If Texas had not refused to notify embassy when they learned this defendant was a Mexican citizen, probably nothing would have changed as far as his being found guilty, and possibly even the sentence; and if it had changed, it would only been for the right reasons that our system found it should, because the embassy helped with resources of some sort that gave him a fair trial. Either way, it's nothing for us to complain about.
It's sad how many people are so clueless about why countries should have contact with their citizens in other countries, and simply seem to 'hate illegals' so they say 'screw em'.
Any rights violations get the same response - 'he was a bad murderer so screw his rights'.
Like our right to convict and execute him isn't enough - where is the line drawn on how we can violate his rights? No lawyer? Torture him? Have guards rape him with objects? (Hey, he raped that girl, so that's justice). Why not put his family in jail too? (He hurt that girl's family, so we'll hurt his). That mentality could justify all these things.
There isn't going to be 'justice' whatever is done, because justice is for the crime not to have been committed. Nothing provides 'justice' in response, including execution.
But they can try to have some part of 'justice' - and that includes some rights on both sides.
While these Iranian hikers are getting more embassy assistance, there are plenty of Americans sitting in foreign jails with almost none - because they did not have their rights under the foreign laws violated.
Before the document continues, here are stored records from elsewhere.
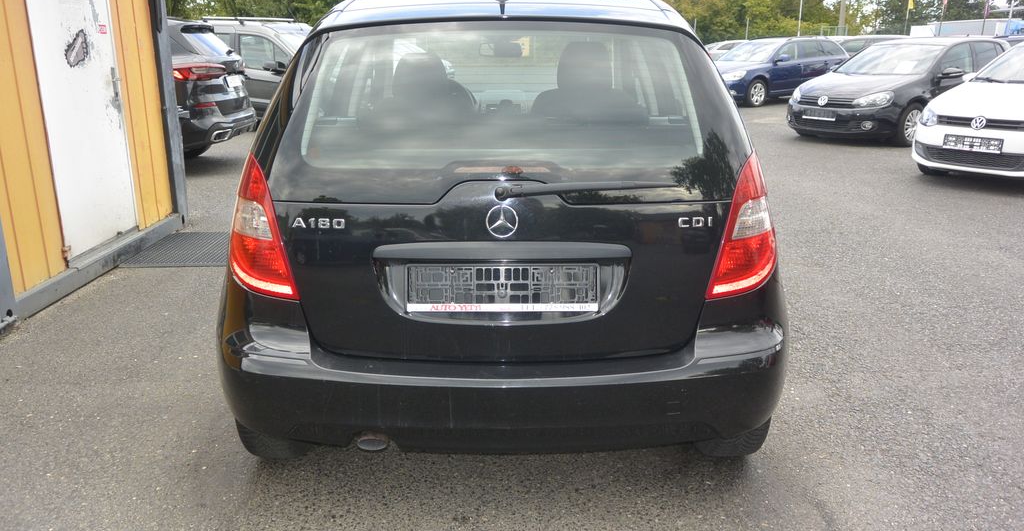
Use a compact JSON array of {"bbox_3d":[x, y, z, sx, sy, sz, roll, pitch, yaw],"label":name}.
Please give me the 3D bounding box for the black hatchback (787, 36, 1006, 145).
[{"bbox_3d":[6.000,-2.674,11.638,4.200,1.480,1.800,-10,19,-32],"label":"black hatchback"}]

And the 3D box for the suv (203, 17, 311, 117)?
[{"bbox_3d":[-3.400,-2.897,11.864,4.500,1.780,1.840,14,22,40],"label":"suv"}]

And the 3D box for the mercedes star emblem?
[{"bbox_3d":[-0.026,-0.122,2.125,0.090,0.090,0.015,0,6,-1],"label":"mercedes star emblem"}]

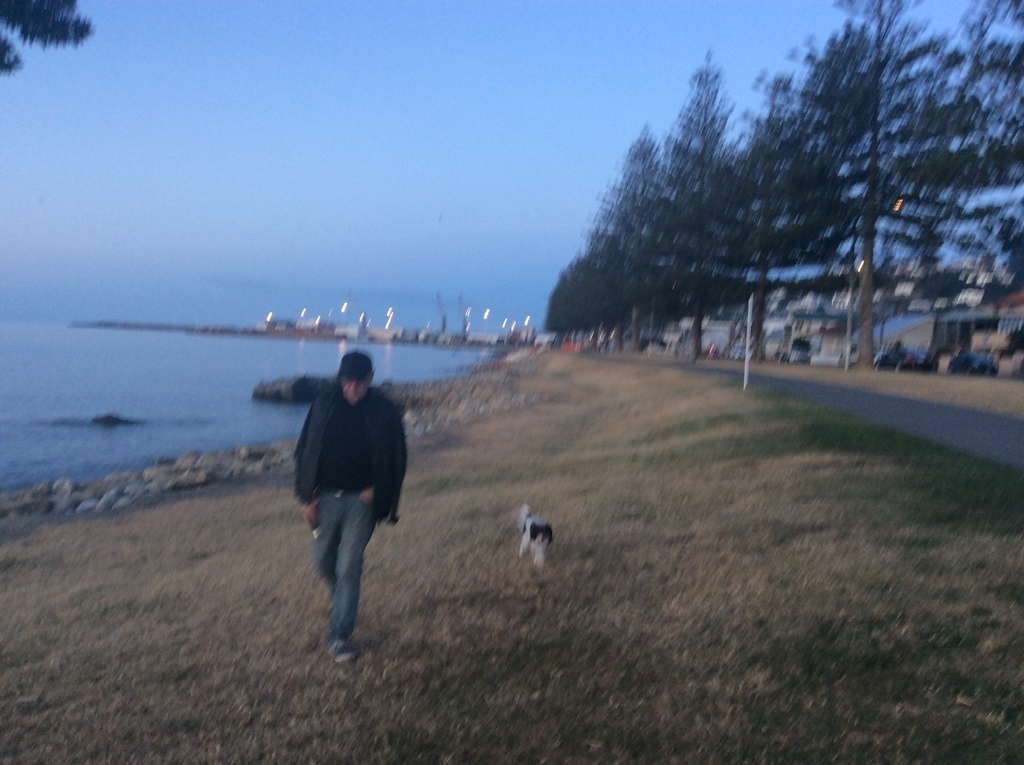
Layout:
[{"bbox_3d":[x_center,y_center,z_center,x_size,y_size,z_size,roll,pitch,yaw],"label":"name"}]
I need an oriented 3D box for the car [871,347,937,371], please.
[{"bbox_3d":[22.139,-1.334,53.500,1.720,1.450,4.400,3,2,1],"label":"car"}]

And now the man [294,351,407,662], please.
[{"bbox_3d":[-0.909,0.679,5.420,0.640,1.730,0.520,2,2,-6],"label":"man"}]

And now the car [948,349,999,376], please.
[{"bbox_3d":[24.773,-1.058,51.000,1.700,1.430,4.200,3,2,9],"label":"car"}]

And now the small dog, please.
[{"bbox_3d":[0.164,1.140,7.100,0.190,0.430,0.480,2,2,-14],"label":"small dog"}]

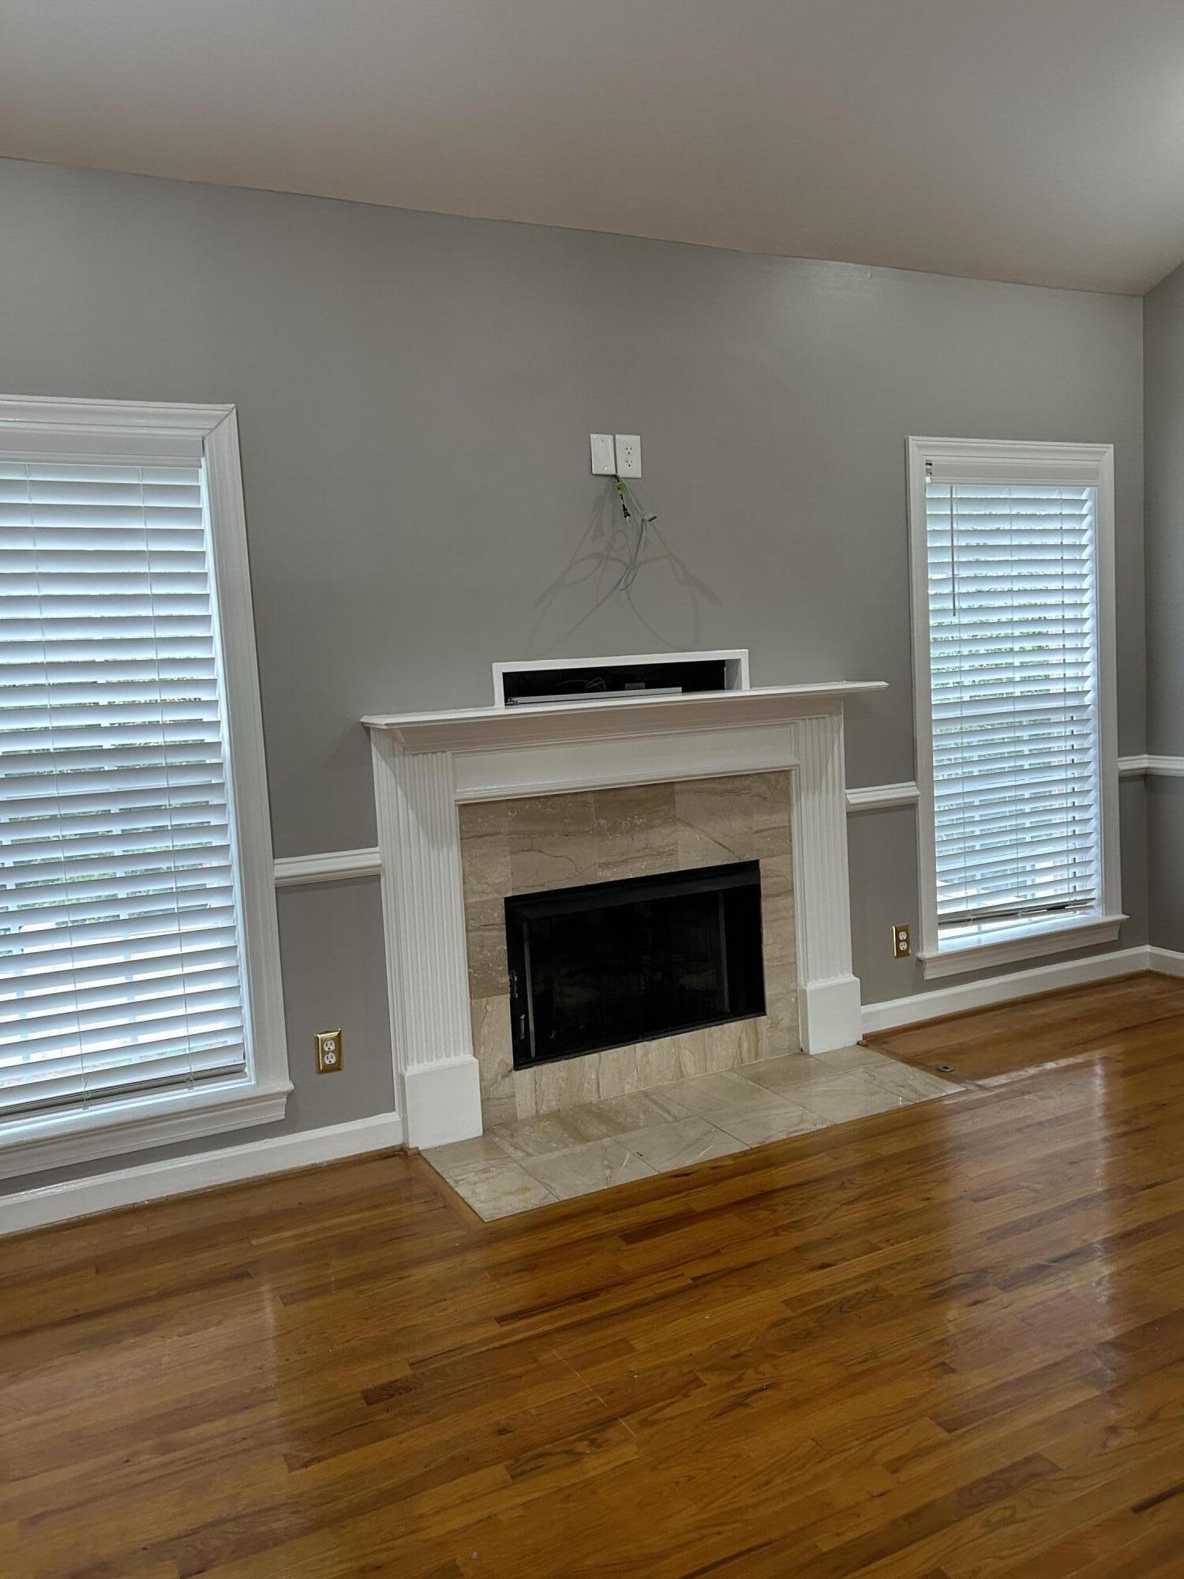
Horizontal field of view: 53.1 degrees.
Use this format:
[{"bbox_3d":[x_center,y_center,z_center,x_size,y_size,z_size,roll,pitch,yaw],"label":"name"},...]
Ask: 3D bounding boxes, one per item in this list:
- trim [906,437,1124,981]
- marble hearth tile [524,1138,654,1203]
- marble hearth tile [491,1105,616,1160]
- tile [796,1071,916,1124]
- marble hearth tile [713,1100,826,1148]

Some are even executed in those few countries who still kill people. The embassy doesn't prevent that, unless it feels their rights under that country's laws, and that includes treaties, are violated, in which case it can do anything from a diplomatic complaint to suggesting we go to war over it.
Hasn't happened, but it's theoretically possible, in an egregious case. Think the American hostages in Iran under Carter, who the new Iranian government could view as 'criminals'.
They had served in ways supporting the Shah, a dictator, who tyrannized the people, who had been put in place by the US in the first place - we've certainly treated people like criminals for far less. When we've had 'regime change' in places like Iraq or Afghanistan, simply having served in the government for the previous leaders - the Taliban, the Baath party - was enough to put you at risk for punishment.